Our first set of measurements comes from our Extech 380803 power analyzer, which we used to test the idle and load consumption of our reference X58-based platform and Supermicro’s SuperWorkstation.
Both systems sported similar hardware. Our reference build, of course, consists of an Asus Rampage II Extreme, 6 GB of Corsair memory, a Radeon HD 4870 512 MB card, and a Seagate Barracuda 7200.10 hard drive, all driven by a Cooler Master UCP 1100 W power supply. Our Supermicro build is outfit with the same processor, memory, graphics, and hard drive, but employs Supermicro's own C7X58 and 865 W power supply.

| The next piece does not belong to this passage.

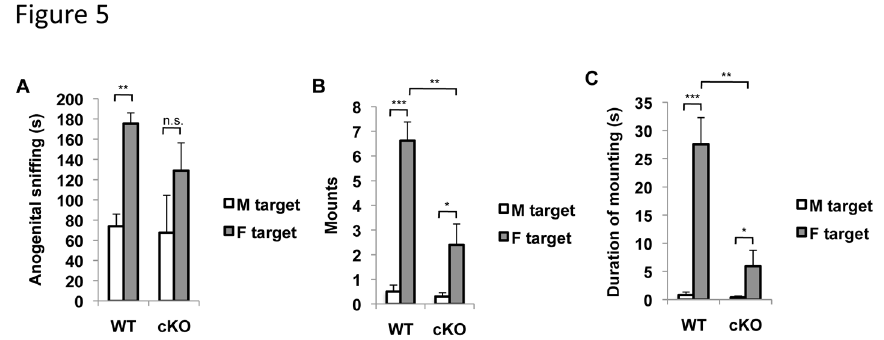
Figure 5. ERK5 deletion does not alter the mating choice of male mice. The mating choice assay was performed by introducing an estrous female and a male target mouse simultaneously into the home cage of the test male mouse. An ovariectomized female mouse was injected with estradiol and progesterone to achieve estrous status and used as the female target. The male target was a castrated male mouse odorized with the urine from normal male mice. Both investigative (sniffing) and sexual (mounting) behaviors were quantified. A , Time spent in anogenital sniffing. B , Number of mounts. C , Duration of mounting. n.s., not significant; *, p<0.05; **, p<0.01; ***, p<0.001. doi:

Although the SuperWorkstation is driving three case fans (to the reference system's none), its lower-output, more efficient PSU draws less power from the wall at both idle (with EIST and C1E disabled) and load, demonstrating the very real benefits of picking your power supply carefully and paying attention to its efficiency rating. Even at 281, the power supply load is considered light, so this configuration still has plenty of room to stretch.
Next up, we tested Supermicro's claims that the workstation is "whisper-quiet" using an Extech 407768 Sound Level Meter. We set the meter head-on, one meter away, used the A-weighting setting with a range between 30 and 80 dB, and used the slow preset for more averaged results.
Under load, we measured the barebone's acoustic power at 38.6 dB. That's significantly quieter than even the quietest enclosure in our recent full-tower roundup, ABS' Canyon 695. Of course, that system also had a pair of 4870s in CrossFire. Even still, as mentioned previously, we anticipate most professionals will use a single FirePro card or a pair of Quadro FX cards in SLI with a workstation like this one.
To better qualify that measurement, consider that the SuperWorkstation 5046A-XB is quieter than a five-drive NAS appliance (with four 1 TB drives) running in the same office. It might be a hulking mass of steel, but it really is as quiet as a mouse—an absolute must in an engineer or video enthusiast's quiet sanctuary.